What the task asks: Copy out the records from the line with "size, power, and" up to and including the line with "features. It offers", swapping "transmission" for "gearbox" and leaving everything else as it stands.

□ □ □

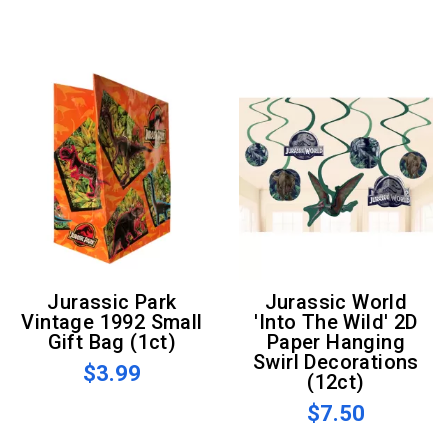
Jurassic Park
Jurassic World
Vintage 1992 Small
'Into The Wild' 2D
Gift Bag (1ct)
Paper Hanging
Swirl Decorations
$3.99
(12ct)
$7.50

□ □ □

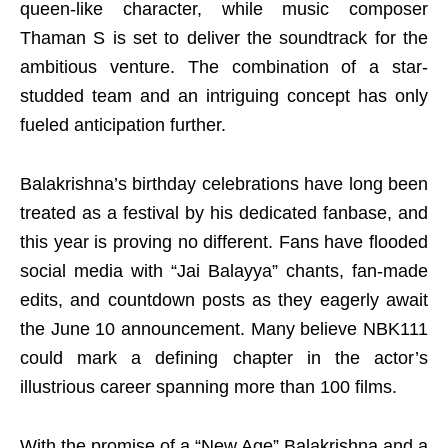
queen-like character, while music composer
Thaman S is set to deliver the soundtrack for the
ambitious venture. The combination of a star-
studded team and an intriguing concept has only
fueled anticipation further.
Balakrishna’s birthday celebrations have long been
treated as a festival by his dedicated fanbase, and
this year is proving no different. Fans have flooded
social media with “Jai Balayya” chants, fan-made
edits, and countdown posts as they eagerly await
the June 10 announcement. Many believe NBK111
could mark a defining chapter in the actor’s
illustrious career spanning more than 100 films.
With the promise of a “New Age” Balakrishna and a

□ □ □

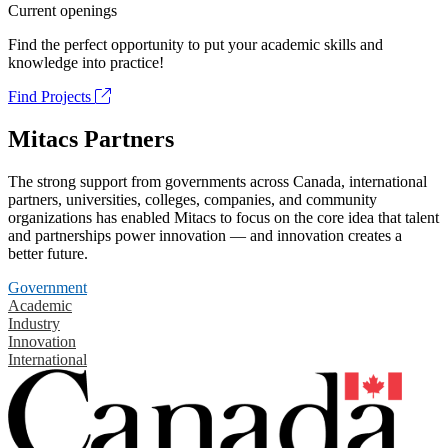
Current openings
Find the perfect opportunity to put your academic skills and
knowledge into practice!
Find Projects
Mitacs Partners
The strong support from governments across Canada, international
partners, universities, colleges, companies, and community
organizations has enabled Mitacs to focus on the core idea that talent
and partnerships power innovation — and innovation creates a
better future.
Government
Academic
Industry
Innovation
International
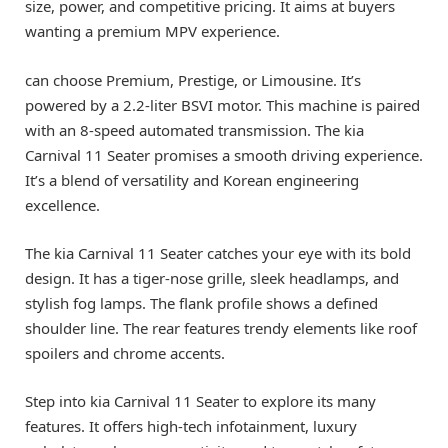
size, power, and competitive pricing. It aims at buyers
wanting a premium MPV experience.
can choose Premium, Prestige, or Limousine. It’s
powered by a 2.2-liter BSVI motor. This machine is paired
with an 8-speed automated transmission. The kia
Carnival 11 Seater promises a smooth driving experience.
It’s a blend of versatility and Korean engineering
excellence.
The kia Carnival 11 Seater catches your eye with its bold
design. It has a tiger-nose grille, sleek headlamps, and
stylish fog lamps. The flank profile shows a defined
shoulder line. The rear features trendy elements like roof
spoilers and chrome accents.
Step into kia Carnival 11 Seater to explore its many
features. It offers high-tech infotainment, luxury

□ □ □

Written answer:
size, power, and competitive pricing. It aims at buyers
wanting a premium MPV experience.
can choose Premium, Prestige, or Limousine. It’s
powered by a 2.2-liter BSVI motor. This machine is paired
with an 8-speed automated gearbox. The kia
Carnival 11 Seater promises a smooth driving experience.
It’s a blend of versatility and Korean engineering
excellence.
The kia Carnival 11 Seater catches your eye with its bold
design. It has a tiger-nose grille, sleek headlamps, and
stylish fog lamps. The flank profile shows a defined
shoulder line. The rear features trendy elements like roof
spoilers and chrome accents.
Step into kia Carnival 11 Seater to explore its many
features. It offers high-tech infotainment, luxury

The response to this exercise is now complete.